* **GIVEN INFORMATION**:
★ ★ ★ ★ ★ ★ ★

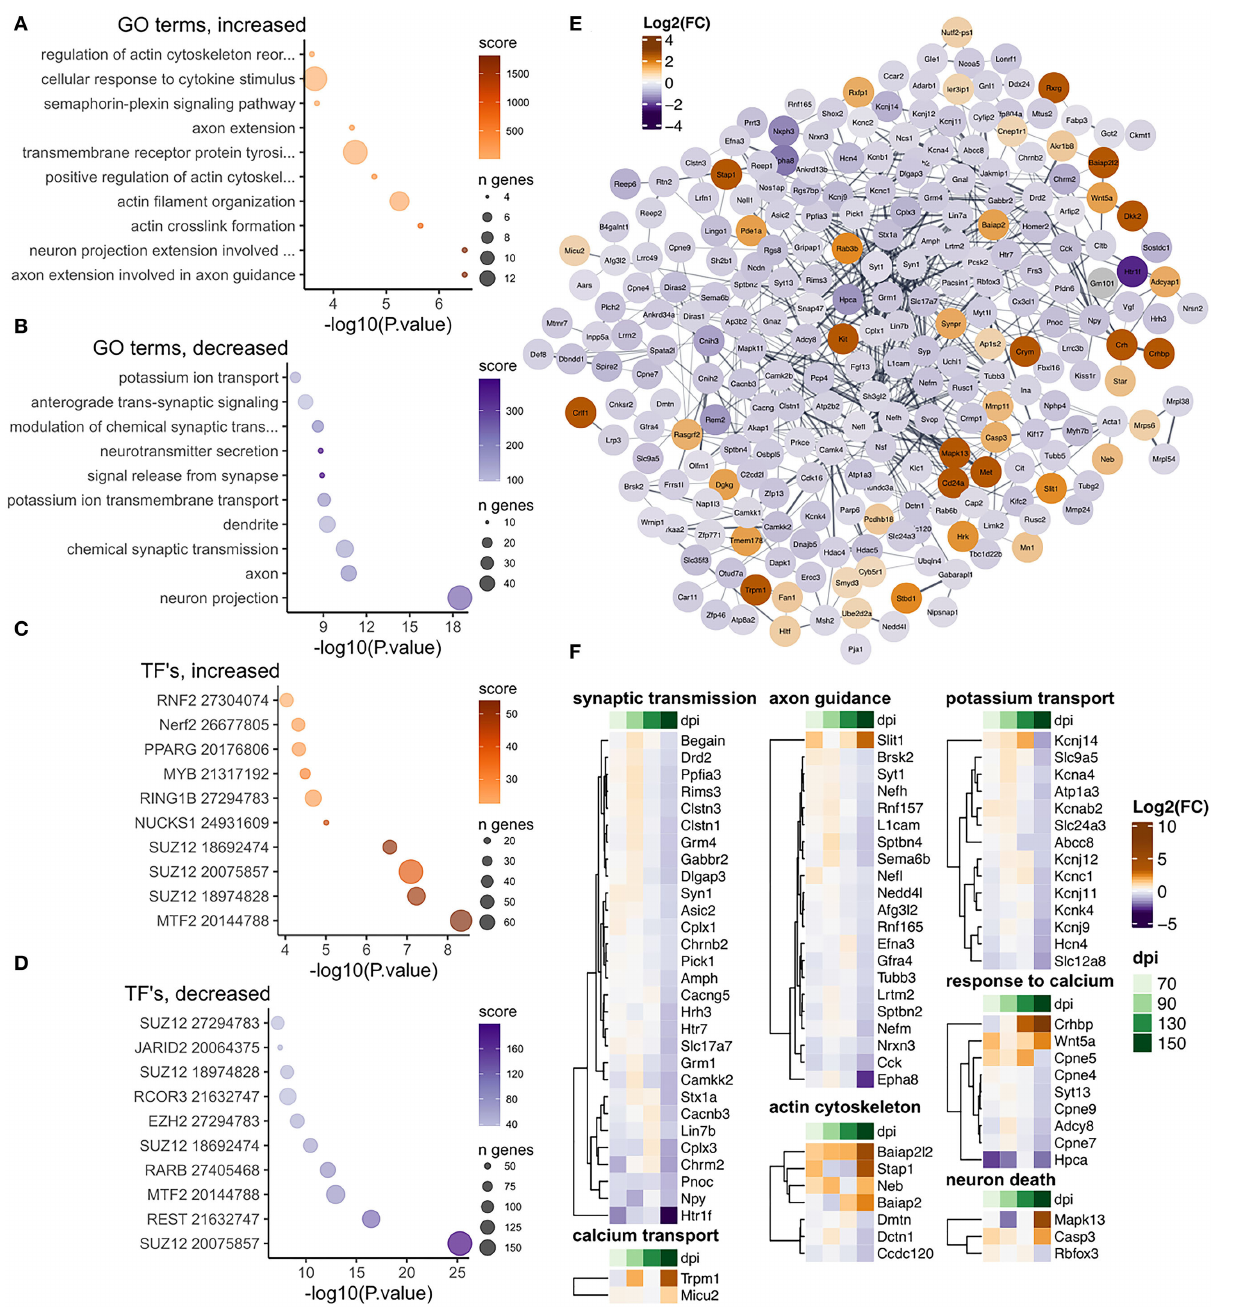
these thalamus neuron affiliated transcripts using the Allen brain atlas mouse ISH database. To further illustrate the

★ ★ ★ ★ ★ ★ ★

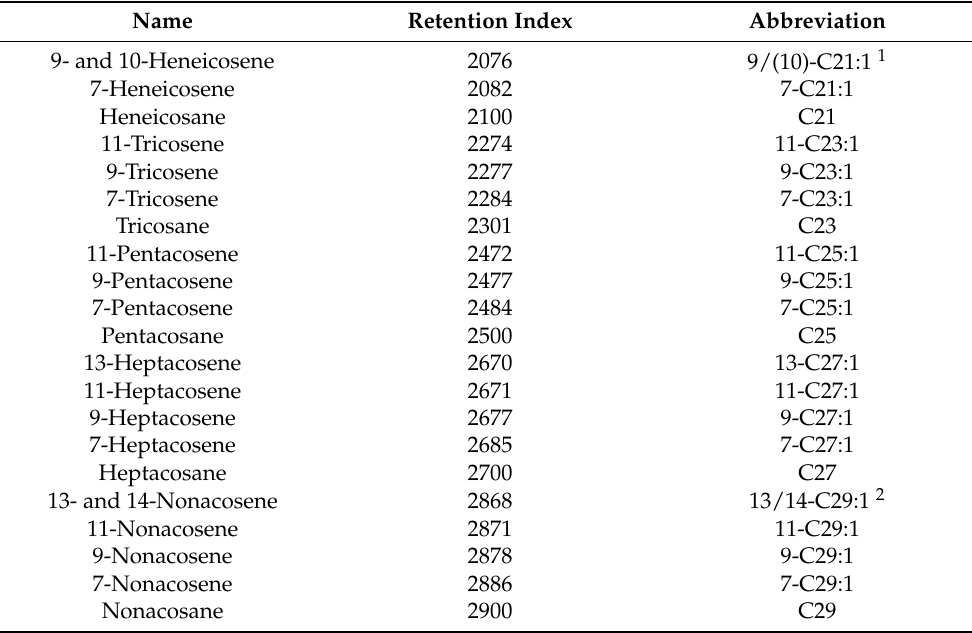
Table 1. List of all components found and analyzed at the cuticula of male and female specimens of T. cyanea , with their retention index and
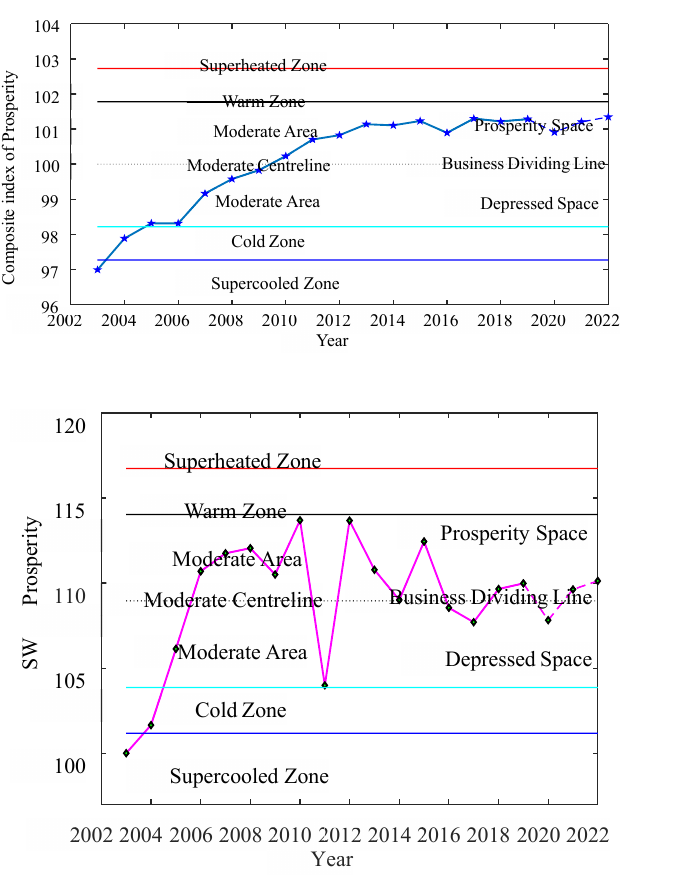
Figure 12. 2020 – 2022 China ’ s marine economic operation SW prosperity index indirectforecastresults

★ ★ ★ ★ ★ ★ ★

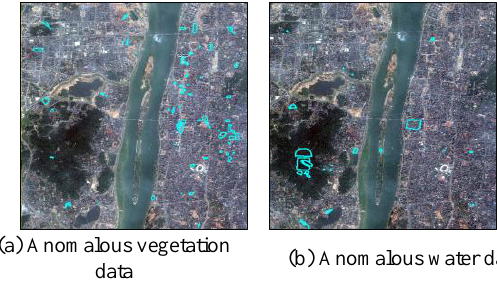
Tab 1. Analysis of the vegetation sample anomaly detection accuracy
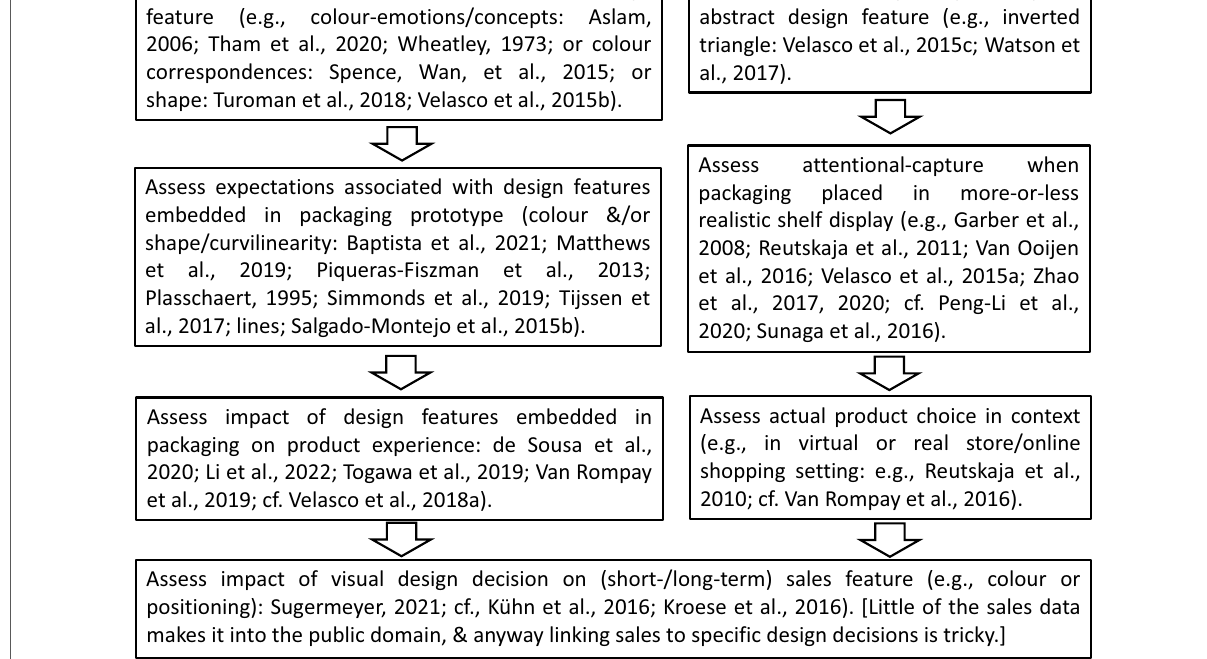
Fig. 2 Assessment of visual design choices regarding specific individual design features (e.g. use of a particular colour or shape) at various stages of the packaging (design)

★ ★ ★ ★ ★ ★ ★

Your reply is to be an exact repeat of the listing above from the line holding "Tab 1. Analysis" down to the line holding "Fig. 2 Assessment", ends included, pictures excluded.

* **ANSWER SECTION**:
Tab 1. Analysis of the vegetation sample anomaly detection accuracy
Fig. 2 Assessment of visual design choices regarding specific individual design features (e.g. use of a particular colour or shape) at various stages of the packaging (design)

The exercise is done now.